A few days ago someone I care about got a severe knee injury. Needs surgery and no insurance. Some of the fellas got the idea to take up a collection. When we think about all the money we waste on all the crap we buy, I suppose helping a young man with a catastrophic injury shouldn’t be at the bottom of the list. We cannot find any guarantee of safety. A sword hangs over every head. But someone told me that quite a few guys were interested in helping. It’s enough to make you weep. The only guarantee we can count on is the one we make ourselves, and keep. There’s only one light in the world, and it shines through, out of how we treat each other.

A few days ago my step-father had a fall, and is in the emergency room right now. He’s Parkinsonian, and diabetic, and seems to be getting Alzheimer’s. It’s gotten to be too much for my mother. I’m going to have to move into their house. Well, I’ve moved before. I’ve closed up households before. I’m an empty-nester. My step-father is a dear man, and I have always loved him. I was the first of us to see his qualities. But he treated his body like a garbage can, and now he is miserable and a burden to my mother. I’ll try to shoulder some of the burden. It’s not like I have a lot of chicks over. I go to their place. It’s the gentlemanly thing to do.
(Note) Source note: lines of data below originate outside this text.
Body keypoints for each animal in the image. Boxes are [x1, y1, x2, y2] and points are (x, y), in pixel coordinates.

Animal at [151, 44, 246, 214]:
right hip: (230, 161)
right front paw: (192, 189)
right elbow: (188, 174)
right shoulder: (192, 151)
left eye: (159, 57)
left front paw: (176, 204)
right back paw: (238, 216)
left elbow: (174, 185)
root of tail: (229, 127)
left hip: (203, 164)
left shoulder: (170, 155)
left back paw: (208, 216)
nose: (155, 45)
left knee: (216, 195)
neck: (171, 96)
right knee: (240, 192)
You see? So much pain. So little certainty. We can put faith in virtually anything. Hardly anything is faithful. Suffering, saints inform us, has a purpose. Sages tell us that wisdom grows out of anguish, as flowers spring from manure. Who am I to argue? If I were another man, though, I would take up those I love in my long arms and do what I could to take their suffering into myself. Now, though, bound up in ice as I am, I will make do with prayer. Maybe it works. If it doesn’t, we can dispense with meaning altogether, and let flames consume all flesh.